Sharon...you're post gave me goosebumps!!!! This is what Ryley's Run is all about! Thank you so much fo sharing these stories and thank you and Steve and everyone else involved in rescue for all that you do to give goldens like this the second chance that they deserve. This post just made my day!


----------



## marshab1 (Aug 28, 2006)

Those are great stories! It is good to hear good ones.

In my area we have so many dogs put down. There was recently an article in the paper talking about the sad fate of most of the dogs and cats that end up in our local shelter.


----------



## BeauShel (May 20, 2007)

Gosh how amazing is Ryley helping another Riley. I cant believe people put animals down just because they are old. My Beau is 10 and I am doing everything I can to make his last years healthy and loved. So far this year we are up to $3000 and it is worth every penny. Thank goodness all the rescue's are out there to save these animals. I hope that Chester and Riley find their furever homes soon.
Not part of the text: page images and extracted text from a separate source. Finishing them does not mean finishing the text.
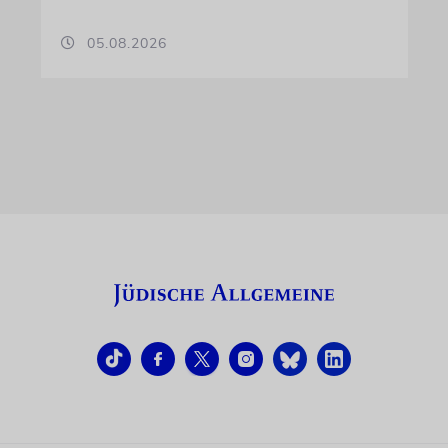
05.08.2026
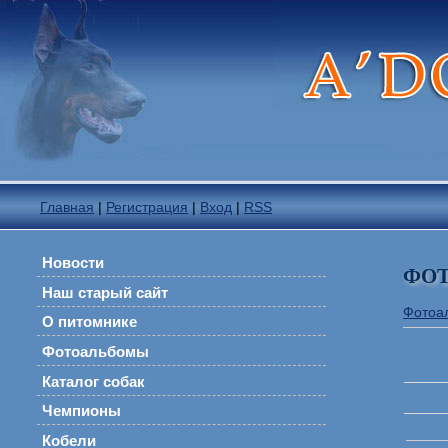
Главная
|
Регистрация
|
Вход
|
RSS
Новости
ФО
Наш старый сайт
Фотоа
О питомнике
Фотоальбомы
Каталог собак
Чемпионы
Кобели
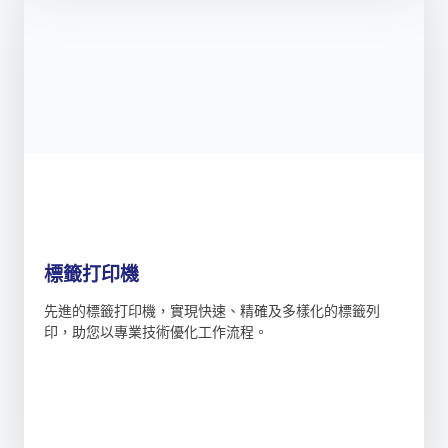
標籤打印機
先進的標籤打印機，實現快速、精確及多樣化的標籤列
印，助您以專業技術優化工作流程。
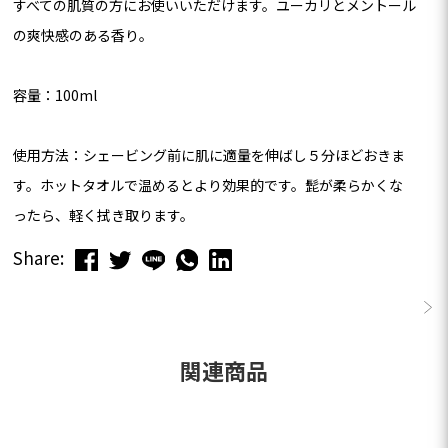
すべての肌質の方にお使いいただけます。ユーカリとメントール
の爽快感のある香り。
容量：100ml
使用方法：シェービング前に肌に適量を伸ばし５分ほどおきま
す。ホットタオルで温めるとより効果的です。髭が柔らかくな
ったら、軽く拭き取ります。
Share:
この商品のレビューはまだありません。
関連商品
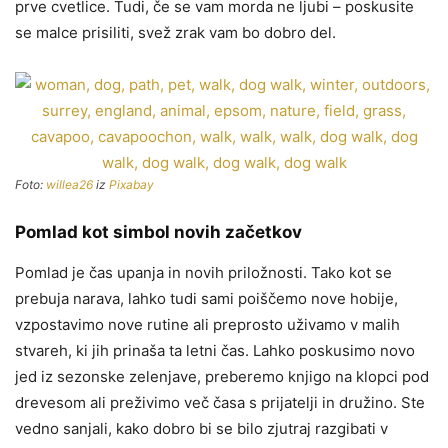
prve cvetlice. Tudi, če se vam morda ne ljubi – poskusite
se malce prisiliti, svež zrak vam bo dobro del.
Foto:
willea26
iz
Pixabay
Pomlad kot simbol novih začetkov
Pomlad je čas upanja in novih priložnosti. Tako kot se
prebuja narava, lahko tudi sami poiščemo nove hobije,
vzpostavimo nove rutine ali preprosto uživamo v malih
stvareh, ki jih prinaša ta letni čas. Lahko poskusimo novo
jed iz sezonske zelenjave, preberemo knjigo na klopci pod
drevesom ali preživimo več časa s prijatelji in družino. Ste
vedno sanjali, kako dobro bi se bilo zjutraj razgibati v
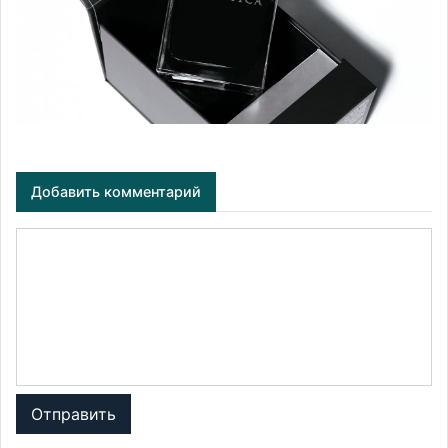
Добавить комментарий
Отправить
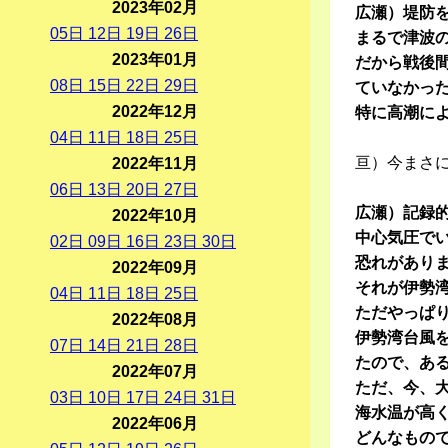
2023年02月
広瀬）堤防
05
日
12
日
19
日
26
日
まるで津波
2023年01月
だから戦後
08
日
15
日
22
日
29
日
ていなかっ
2022年12月
特に高潮に
04
日
11
日
18
日
25
日
亘）今まさ
2022年11月
06
日
13
日
20
日
27
日
広瀬）記録
2022年10月
中心気圧でい
02
日
09
日
16
日
23
日
30
日
恐れがあり
2022年09月
それが伊勢
04
日
11
日
18
日
25
日
ただやっぱ
2022年08月
伊勢湾台風
07
日
14
日
21
日
28
日
たので、あ
2022年07月
ただ、今、
03
日
10
日
17
日
24
日
31
日
海水温が高
2022年06月
どんなもの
They serve to live their golden years in peace and love.


----------



## Rob's GRs (Feb 25, 2007)

Hopefully this is just the first of many that Ryleys Run can help out that otherwise might not have that great of a future.


----------



## Rob's GRs (Feb 25, 2007)

Angel_Kody said:


> Thank you so much for sharing these stories and thank you and Steve and everyone else involved in rescue for all that you do to give goldens like this the second chance that they deserve. This post just made my day!


 
Cindy, you as well have already made the first steps yourself by volunteering to do home visits to help goldens like this get second chances they deserve.
:thanks:


----------